Please repeat, from the entries that follow, the lines from the one containing "right hip: (76, 135)" through the one containing "right hip: (50, 80)" exactly, adding nothing.

[Per-instance keypoint data]
——————

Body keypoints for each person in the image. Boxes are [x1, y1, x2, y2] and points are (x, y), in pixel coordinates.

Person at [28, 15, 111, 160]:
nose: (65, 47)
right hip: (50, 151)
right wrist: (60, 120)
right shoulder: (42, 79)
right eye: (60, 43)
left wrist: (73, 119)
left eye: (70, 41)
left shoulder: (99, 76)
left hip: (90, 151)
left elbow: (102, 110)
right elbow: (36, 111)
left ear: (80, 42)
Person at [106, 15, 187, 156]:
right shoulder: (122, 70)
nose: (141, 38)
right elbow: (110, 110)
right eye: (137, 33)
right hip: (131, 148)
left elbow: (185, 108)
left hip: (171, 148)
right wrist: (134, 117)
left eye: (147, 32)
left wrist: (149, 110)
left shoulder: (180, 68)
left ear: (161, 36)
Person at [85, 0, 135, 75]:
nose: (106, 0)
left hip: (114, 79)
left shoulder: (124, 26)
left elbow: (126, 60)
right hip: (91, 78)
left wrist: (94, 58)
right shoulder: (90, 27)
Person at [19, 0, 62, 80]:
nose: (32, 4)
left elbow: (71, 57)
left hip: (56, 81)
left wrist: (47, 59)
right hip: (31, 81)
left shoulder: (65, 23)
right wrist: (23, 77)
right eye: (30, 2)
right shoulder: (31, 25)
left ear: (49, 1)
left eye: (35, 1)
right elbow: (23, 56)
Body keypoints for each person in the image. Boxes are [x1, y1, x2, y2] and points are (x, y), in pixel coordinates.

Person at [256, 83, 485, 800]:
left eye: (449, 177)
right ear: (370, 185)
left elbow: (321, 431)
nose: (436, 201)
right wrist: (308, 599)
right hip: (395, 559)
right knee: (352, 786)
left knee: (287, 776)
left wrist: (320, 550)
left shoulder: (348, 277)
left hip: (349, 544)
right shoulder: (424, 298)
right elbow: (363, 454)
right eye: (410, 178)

——————

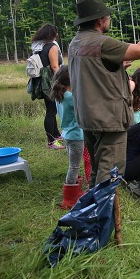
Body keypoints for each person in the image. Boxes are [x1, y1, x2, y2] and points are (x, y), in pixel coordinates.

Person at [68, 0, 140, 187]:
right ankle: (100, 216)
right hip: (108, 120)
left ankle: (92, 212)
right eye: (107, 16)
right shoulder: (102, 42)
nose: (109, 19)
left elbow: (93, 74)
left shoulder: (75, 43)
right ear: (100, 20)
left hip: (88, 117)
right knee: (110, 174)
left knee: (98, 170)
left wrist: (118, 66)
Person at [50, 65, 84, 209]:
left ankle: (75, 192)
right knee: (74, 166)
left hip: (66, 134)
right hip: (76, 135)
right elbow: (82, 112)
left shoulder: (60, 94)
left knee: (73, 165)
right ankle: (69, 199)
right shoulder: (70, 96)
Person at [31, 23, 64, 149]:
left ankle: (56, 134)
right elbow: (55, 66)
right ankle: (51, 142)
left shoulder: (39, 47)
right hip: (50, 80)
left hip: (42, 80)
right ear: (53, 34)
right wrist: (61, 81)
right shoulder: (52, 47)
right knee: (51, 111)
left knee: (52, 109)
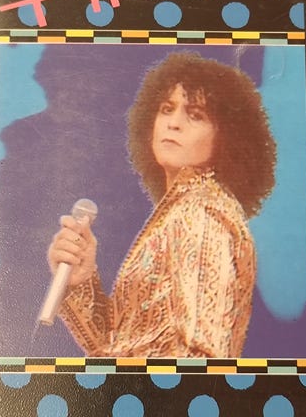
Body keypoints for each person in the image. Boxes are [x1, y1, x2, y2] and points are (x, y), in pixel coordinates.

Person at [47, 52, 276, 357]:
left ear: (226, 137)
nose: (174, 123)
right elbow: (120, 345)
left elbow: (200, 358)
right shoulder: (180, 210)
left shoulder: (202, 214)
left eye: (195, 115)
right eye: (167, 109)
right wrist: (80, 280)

——————

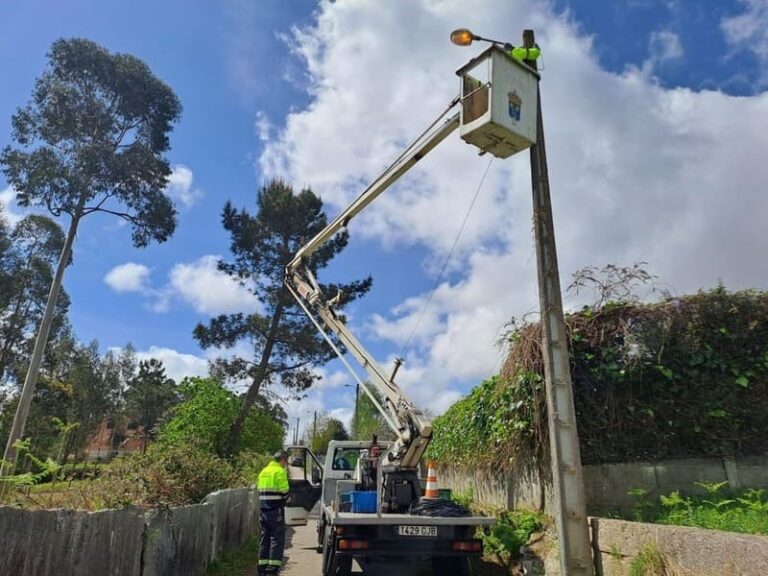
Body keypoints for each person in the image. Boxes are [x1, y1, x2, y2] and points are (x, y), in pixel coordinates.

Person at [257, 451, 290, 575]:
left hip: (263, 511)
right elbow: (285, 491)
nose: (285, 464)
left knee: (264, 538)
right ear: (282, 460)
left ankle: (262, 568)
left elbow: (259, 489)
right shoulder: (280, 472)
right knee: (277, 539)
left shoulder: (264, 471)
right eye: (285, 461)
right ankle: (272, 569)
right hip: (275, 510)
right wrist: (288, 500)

——————

§ **Result**:
right hip: (76, 135)
right elbow: (82, 112)
left shoulder: (60, 94)
left knee: (73, 165)
right ankle: (69, 199)
right shoulder: (70, 96)
Person at [31, 23, 64, 149]:
left ankle: (56, 134)
right elbow: (55, 66)
right ankle: (51, 142)
left shoulder: (39, 47)
right hip: (50, 80)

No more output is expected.